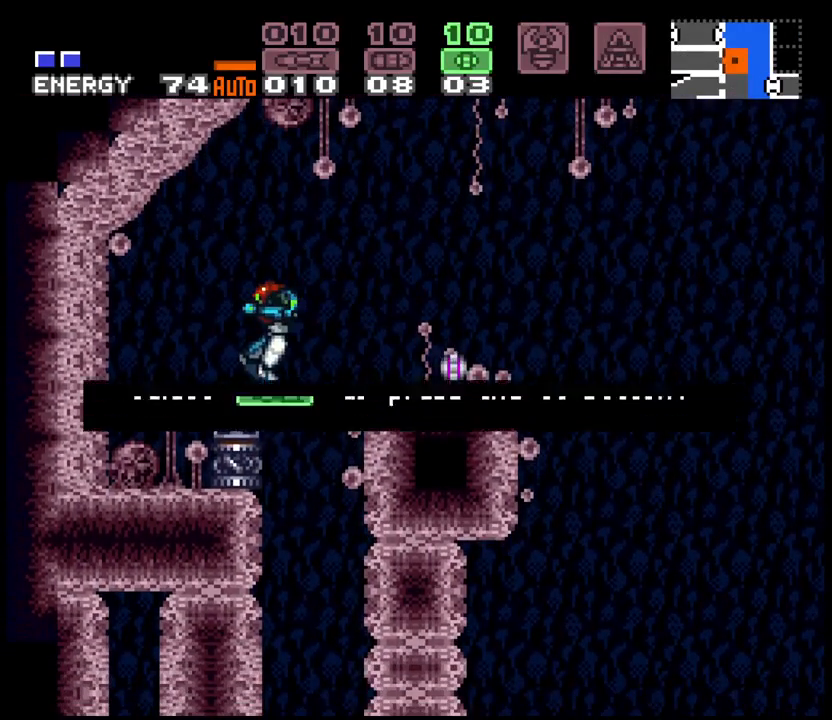
{"dt_ms": 1000, "buttons": ["A", "DPAD_RIGHT"], "events": [[100, "DPAD_RIGHT", "down"], [283, "L1", "down"], [400, "L1", "up"]]}
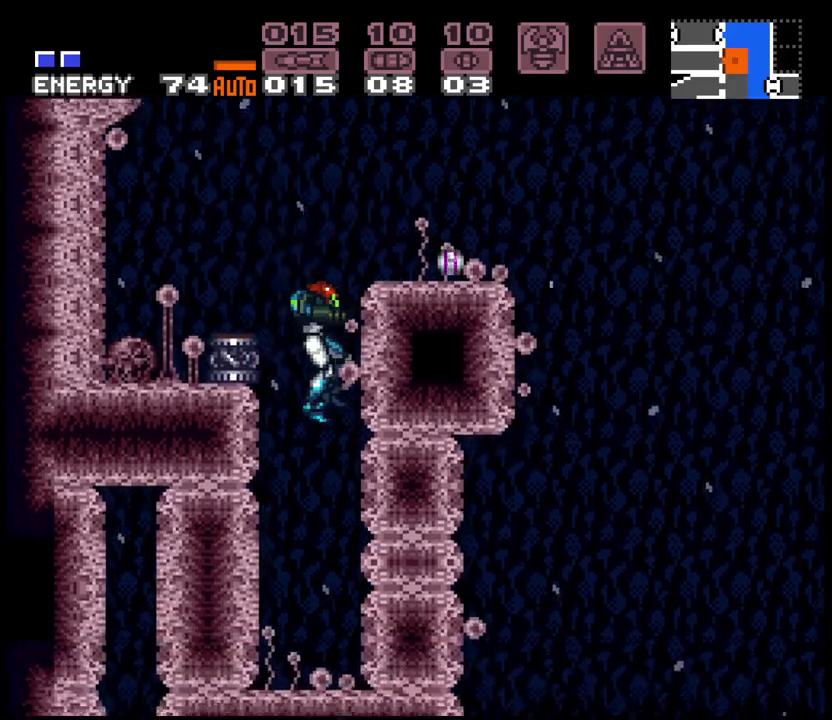
{"dt_ms": 500, "buttons": ["A"], "events": [[33, "DPAD_RIGHT", "up"], [183, "DPAD_LEFT", "down"], [250, "DPAD_LEFT", "up"]]}
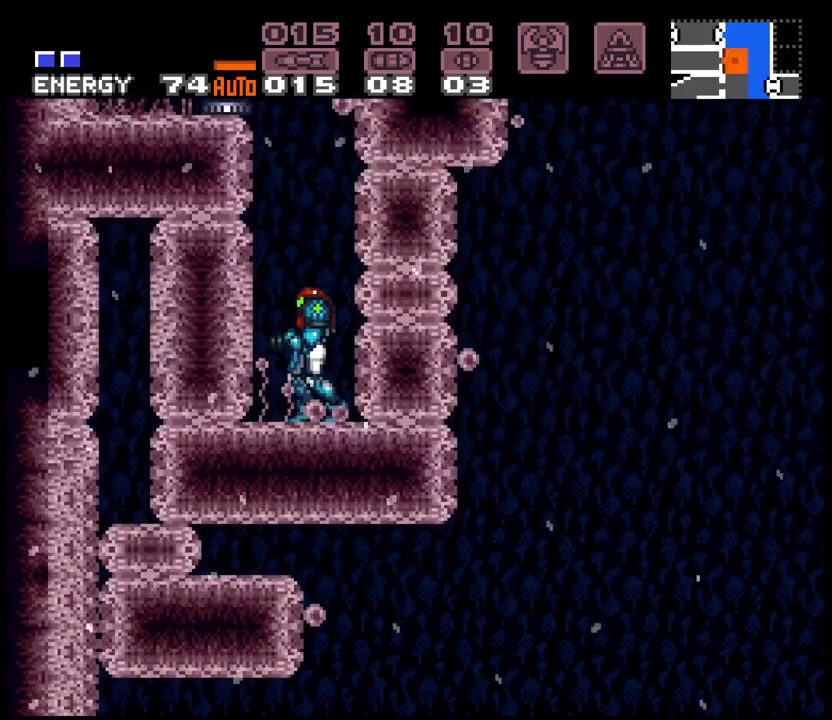
{"dt_ms": 500, "buttons": ["A", "DPAD_LEFT"], "events": [[500, "DPAD_LEFT", "down"]]}
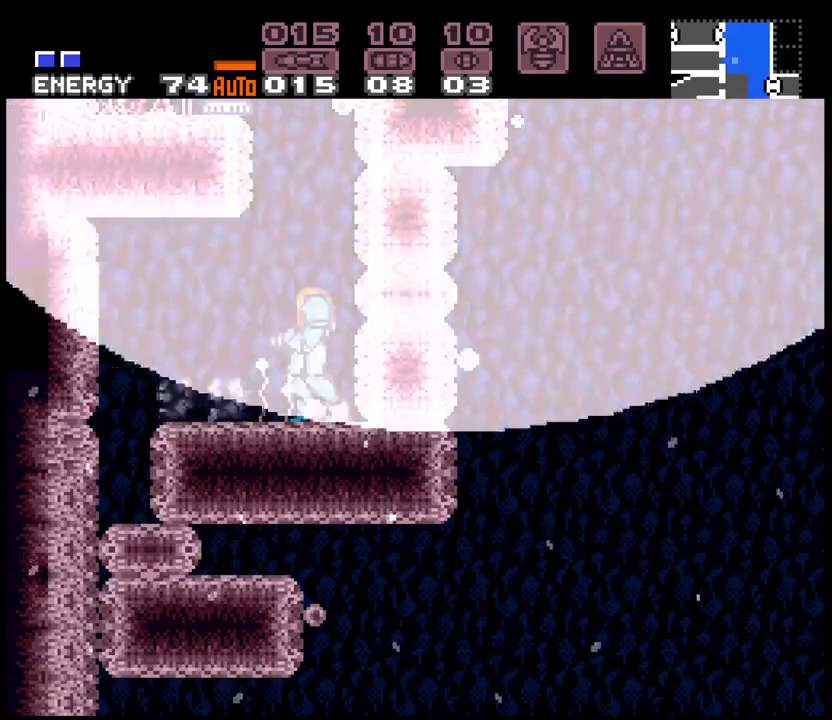
{"dt_ms": 500, "buttons": ["A", "B", "DPAD_LEFT"], "events": [[483, "B", "down"]]}
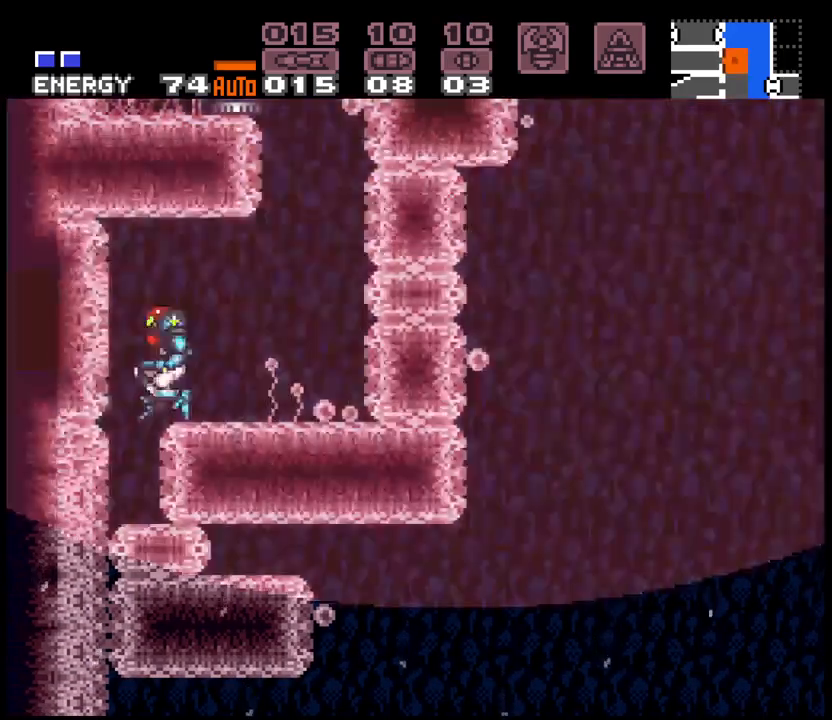
{"dt_ms": 500, "buttons": ["A", "DPAD_LEFT"], "events": [[383, "B", "up"]]}
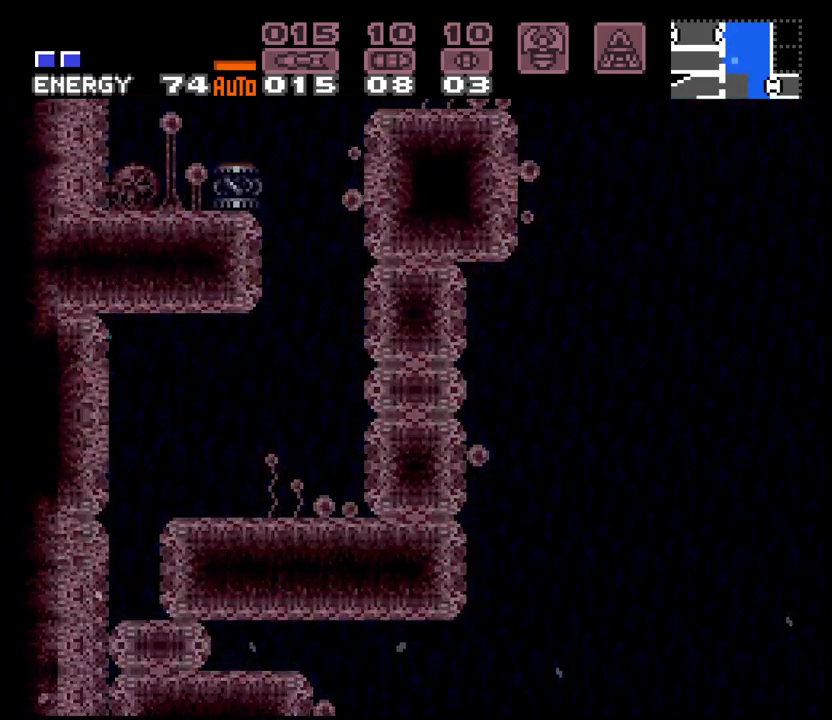
{"dt_ms": 500, "buttons": ["A", "DPAD_DOWN", "DPAD_LEFT"], "events": [[83, "L1", "down"], [117, "DPAD_LEFT", "up"], [367, "L1", "up"], [400, "DPAD_RIGHT", "down"], [433, "DPAD_DOWN", "down"], [450, "DPAD_RIGHT", "up"], [483, "DPAD_LEFT", "down"]]}
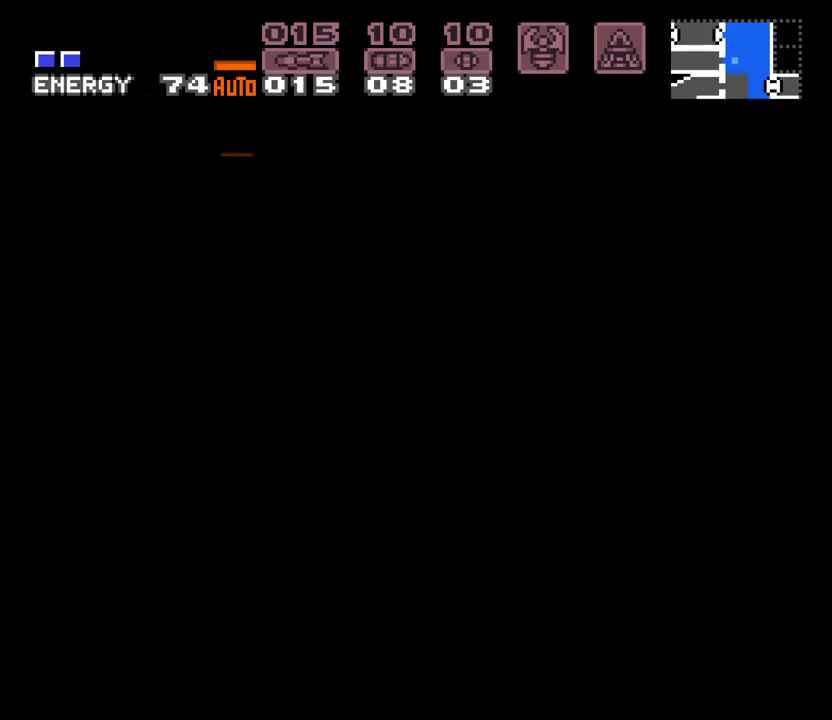
{"dt_ms": 500, "buttons": ["A", "DPAD_LEFT"], "events": [[33, "DPAD_DOWN", "up"], [100, "DPAD_LEFT", "up"], [233, "DPAD_LEFT", "down"]]}
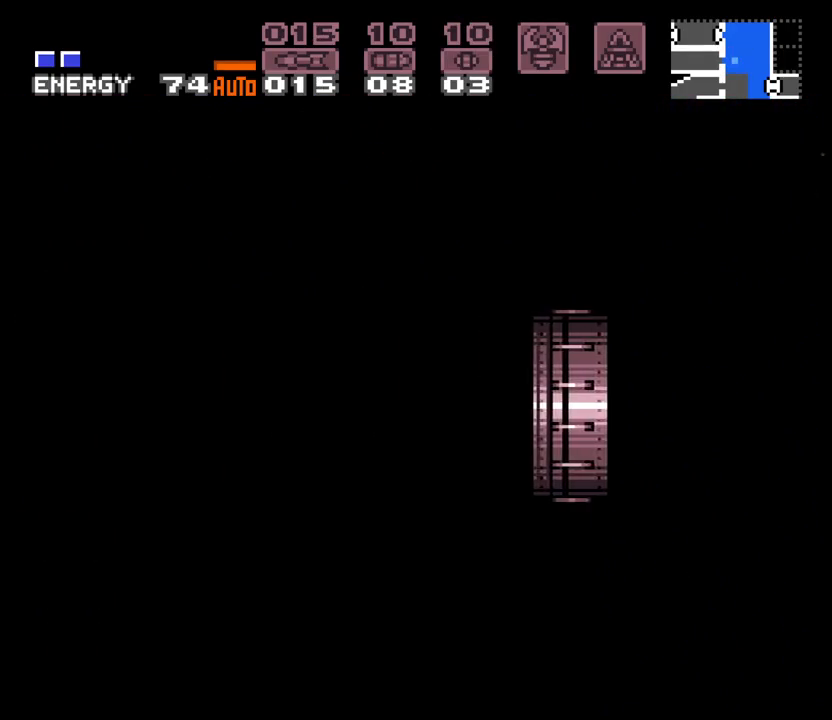
{"dt_ms": 500, "buttons": [], "events": [[100, "A", "up"], [133, "DPAD_LEFT", "up"]]}
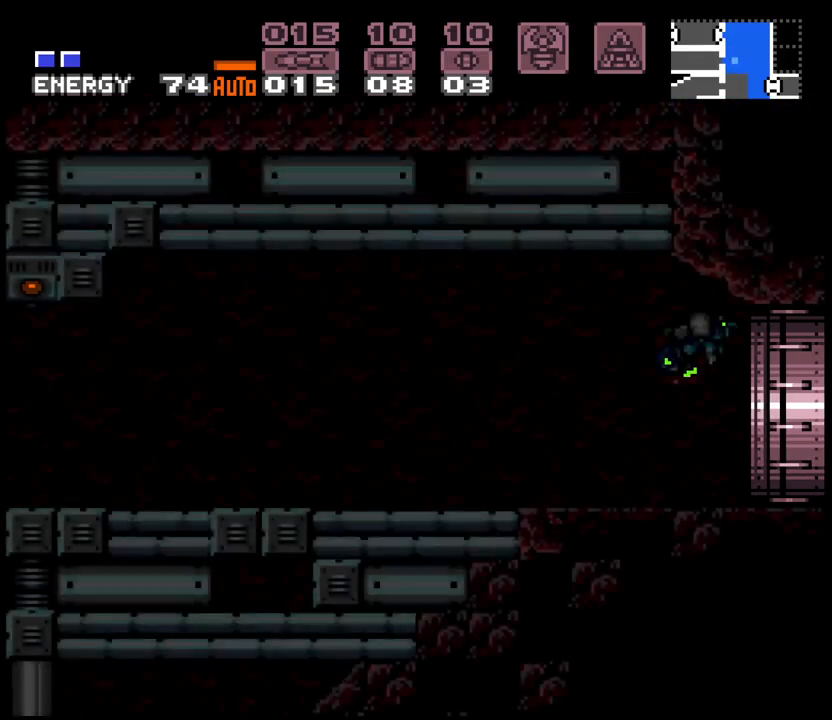
{"dt_ms": 500, "buttons": ["DPAD_LEFT"], "events": [[317, "DPAD_LEFT", "down"], [333, "A", "down"], [450, "A", "up"]]}
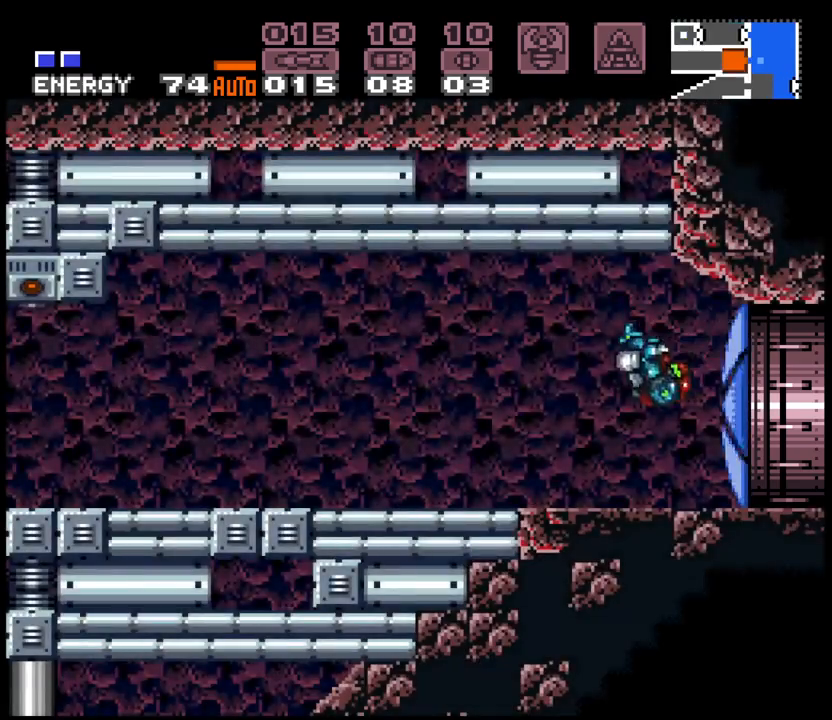
{"dt_ms": 500, "buttons": ["A", "DPAD_LEFT"], "events": [[83, "L1", "down"], [183, "A", "down"], [217, "L1", "up"]]}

- _Try it_
What is needed is an exact output of the records above, with every picture left out.

- _Exercise result_
{"dt_ms": 1000, "buttons": ["A", "DPAD_RIGHT"], "events": [[100, "DPAD_RIGHT", "down"], [283, "L1", "down"], [400, "L1", "up"]]}
{"dt_ms": 500, "buttons": ["A"], "events": [[33, "DPAD_RIGHT", "up"], [183, "DPAD_LEFT", "down"], [250, "DPAD_LEFT", "up"]]}
{"dt_ms": 500, "buttons": ["A", "DPAD_LEFT"], "events": [[500, "DPAD_LEFT", "down"]]}
{"dt_ms": 500, "buttons": ["A", "B", "DPAD_LEFT"], "events": [[483, "B", "down"]]}
{"dt_ms": 500, "buttons": ["A", "DPAD_LEFT"], "events": [[383, "B", "up"]]}
{"dt_ms": 500, "buttons": ["A", "DPAD_DOWN", "DPAD_LEFT"], "events": [[83, "L1", "down"], [117, "DPAD_LEFT", "up"], [367, "L1", "up"], [400, "DPAD_RIGHT", "down"], [433, "DPAD_DOWN", "down"], [450, "DPAD_RIGHT", "up"], [483, "DPAD_LEFT", "down"]]}
{"dt_ms": 500, "buttons": ["A", "DPAD_LEFT"], "events": [[33, "DPAD_DOWN", "up"], [100, "DPAD_LEFT", "up"], [233, "DPAD_LEFT", "down"]]}
{"dt_ms": 500, "buttons": [], "events": [[100, "A", "up"], [133, "DPAD_LEFT", "up"]]}
{"dt_ms": 500, "buttons": ["DPAD_LEFT"], "events": [[317, "DPAD_LEFT", "down"], [333, "A", "down"], [450, "A", "up"]]}
{"dt_ms": 500, "buttons": ["A", "DPAD_LEFT"], "events": [[83, "L1", "down"], [183, "A", "down"], [217, "L1", "up"]]}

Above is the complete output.